Top of Data to examine

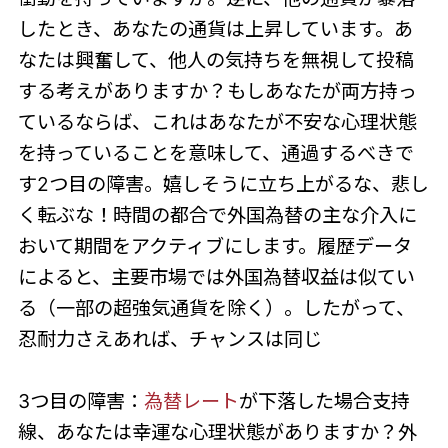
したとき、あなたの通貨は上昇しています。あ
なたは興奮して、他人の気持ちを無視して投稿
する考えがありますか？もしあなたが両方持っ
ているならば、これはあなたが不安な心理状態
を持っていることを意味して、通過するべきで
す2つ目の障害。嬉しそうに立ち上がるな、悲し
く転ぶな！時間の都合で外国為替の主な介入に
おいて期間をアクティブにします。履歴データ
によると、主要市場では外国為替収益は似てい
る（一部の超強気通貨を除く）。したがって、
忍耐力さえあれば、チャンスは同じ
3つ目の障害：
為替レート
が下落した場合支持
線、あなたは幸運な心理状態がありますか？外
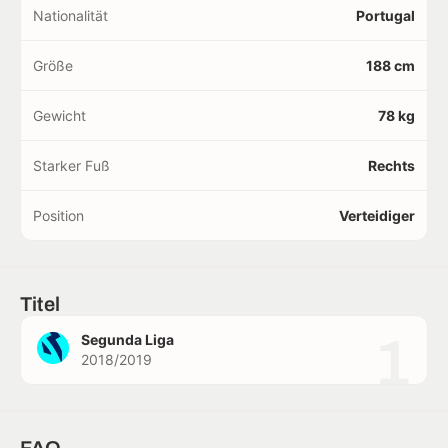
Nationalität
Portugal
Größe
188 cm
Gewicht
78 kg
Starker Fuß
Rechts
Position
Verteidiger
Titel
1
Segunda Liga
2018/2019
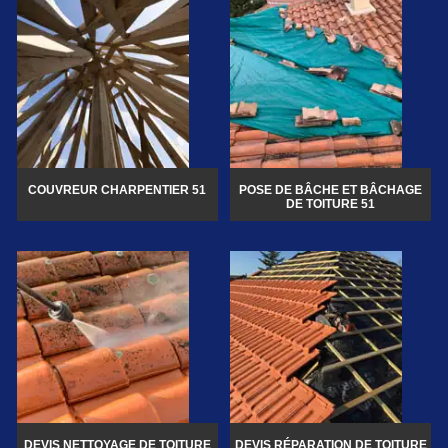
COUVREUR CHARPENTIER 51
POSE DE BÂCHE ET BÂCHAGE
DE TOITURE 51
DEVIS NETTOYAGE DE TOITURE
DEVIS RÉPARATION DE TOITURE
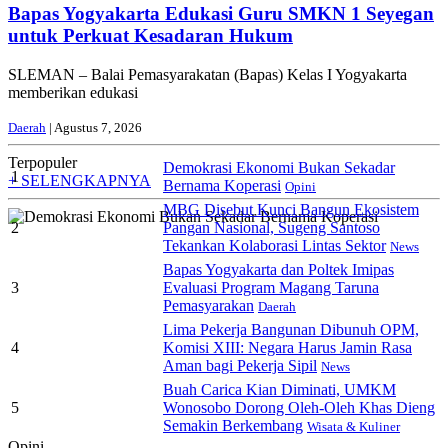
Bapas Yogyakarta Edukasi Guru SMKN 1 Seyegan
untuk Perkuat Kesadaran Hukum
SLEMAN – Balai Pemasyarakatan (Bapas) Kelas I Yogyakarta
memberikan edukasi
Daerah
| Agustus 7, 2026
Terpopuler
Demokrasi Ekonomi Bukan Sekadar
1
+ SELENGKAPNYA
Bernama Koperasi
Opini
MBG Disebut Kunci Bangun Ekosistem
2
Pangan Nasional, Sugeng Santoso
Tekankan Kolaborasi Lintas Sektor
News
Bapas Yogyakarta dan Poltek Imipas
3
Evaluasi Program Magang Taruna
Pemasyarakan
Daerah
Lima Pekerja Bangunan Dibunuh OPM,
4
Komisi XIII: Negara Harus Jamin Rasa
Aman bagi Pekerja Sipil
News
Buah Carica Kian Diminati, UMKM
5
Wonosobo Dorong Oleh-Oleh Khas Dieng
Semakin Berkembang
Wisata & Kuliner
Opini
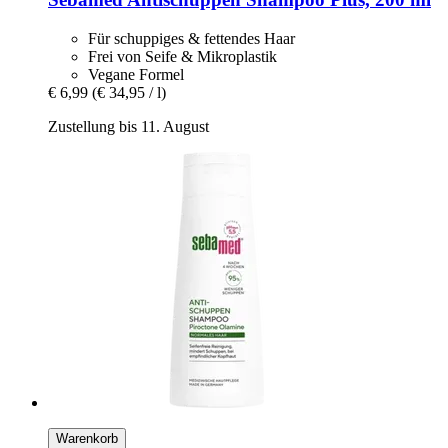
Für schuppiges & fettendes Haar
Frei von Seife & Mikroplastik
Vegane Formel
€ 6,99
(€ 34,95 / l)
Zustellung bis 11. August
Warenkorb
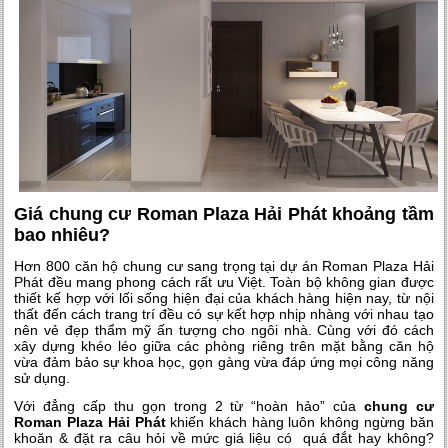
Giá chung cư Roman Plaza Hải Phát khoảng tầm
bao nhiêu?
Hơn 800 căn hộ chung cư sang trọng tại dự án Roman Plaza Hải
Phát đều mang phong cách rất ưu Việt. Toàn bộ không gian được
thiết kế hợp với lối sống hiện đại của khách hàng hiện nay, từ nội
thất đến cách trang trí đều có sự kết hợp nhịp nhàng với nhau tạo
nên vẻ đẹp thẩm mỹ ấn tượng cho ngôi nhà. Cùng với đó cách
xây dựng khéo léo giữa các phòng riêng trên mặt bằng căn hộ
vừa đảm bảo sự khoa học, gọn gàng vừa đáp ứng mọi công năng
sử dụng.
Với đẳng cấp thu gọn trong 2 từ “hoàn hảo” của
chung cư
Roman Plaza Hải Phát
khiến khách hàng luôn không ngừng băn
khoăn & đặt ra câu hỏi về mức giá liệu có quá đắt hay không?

Bottom of Data to examine
Top of Data to examine

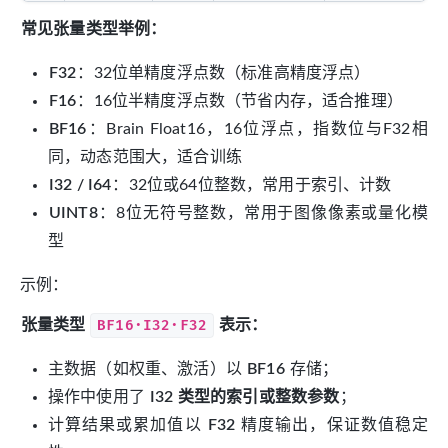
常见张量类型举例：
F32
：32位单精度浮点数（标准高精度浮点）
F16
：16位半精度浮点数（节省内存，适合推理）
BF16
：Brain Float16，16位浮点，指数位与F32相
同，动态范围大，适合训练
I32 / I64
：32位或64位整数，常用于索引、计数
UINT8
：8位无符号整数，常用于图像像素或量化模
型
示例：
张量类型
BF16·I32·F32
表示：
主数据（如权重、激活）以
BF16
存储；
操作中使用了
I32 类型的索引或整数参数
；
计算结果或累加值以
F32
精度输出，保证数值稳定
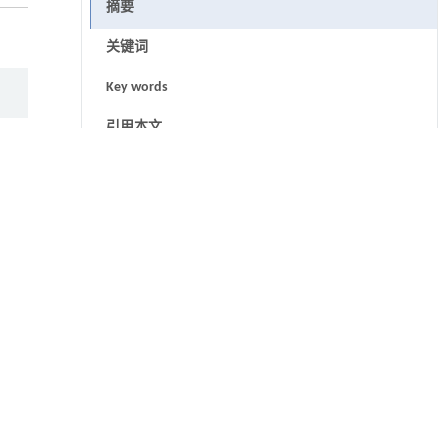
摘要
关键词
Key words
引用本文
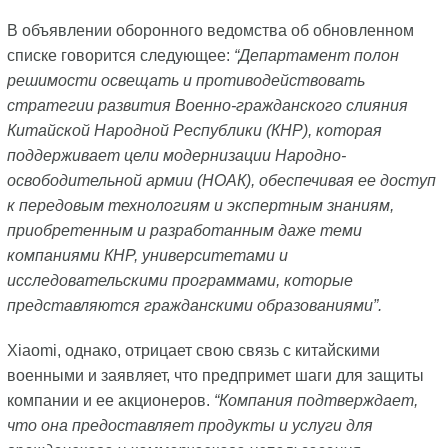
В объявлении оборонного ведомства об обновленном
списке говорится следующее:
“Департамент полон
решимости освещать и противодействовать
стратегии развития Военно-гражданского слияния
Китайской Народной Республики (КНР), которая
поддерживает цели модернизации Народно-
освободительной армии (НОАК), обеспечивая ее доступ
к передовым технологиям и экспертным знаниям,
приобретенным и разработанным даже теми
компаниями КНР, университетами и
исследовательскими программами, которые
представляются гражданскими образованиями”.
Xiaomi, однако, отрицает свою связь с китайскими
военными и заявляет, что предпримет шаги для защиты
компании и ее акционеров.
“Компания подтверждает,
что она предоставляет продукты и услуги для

Bottom of Data to examine
Top of Data to examine

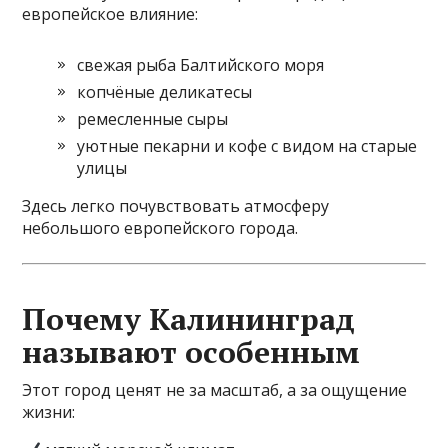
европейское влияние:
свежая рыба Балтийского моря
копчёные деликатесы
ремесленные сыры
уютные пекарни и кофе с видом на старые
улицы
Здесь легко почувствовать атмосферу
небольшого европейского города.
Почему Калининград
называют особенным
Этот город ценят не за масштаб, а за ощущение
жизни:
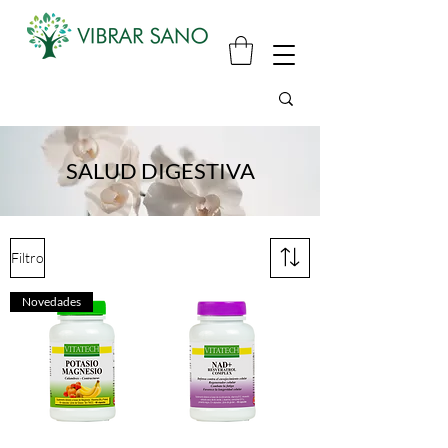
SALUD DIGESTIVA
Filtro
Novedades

Bottom of Data to examine

◆ Exercise prompt:
Look through the listing, and copy each line that contains the word "không".

◆ Result for this exercise:
Phát đều mang phong cách rất ưu Việt. Toàn bộ không gian được
khiến khách hàng luôn không ngừng băn
khoăn & đặt ra câu hỏi về mức giá liệu có quá đắt hay không?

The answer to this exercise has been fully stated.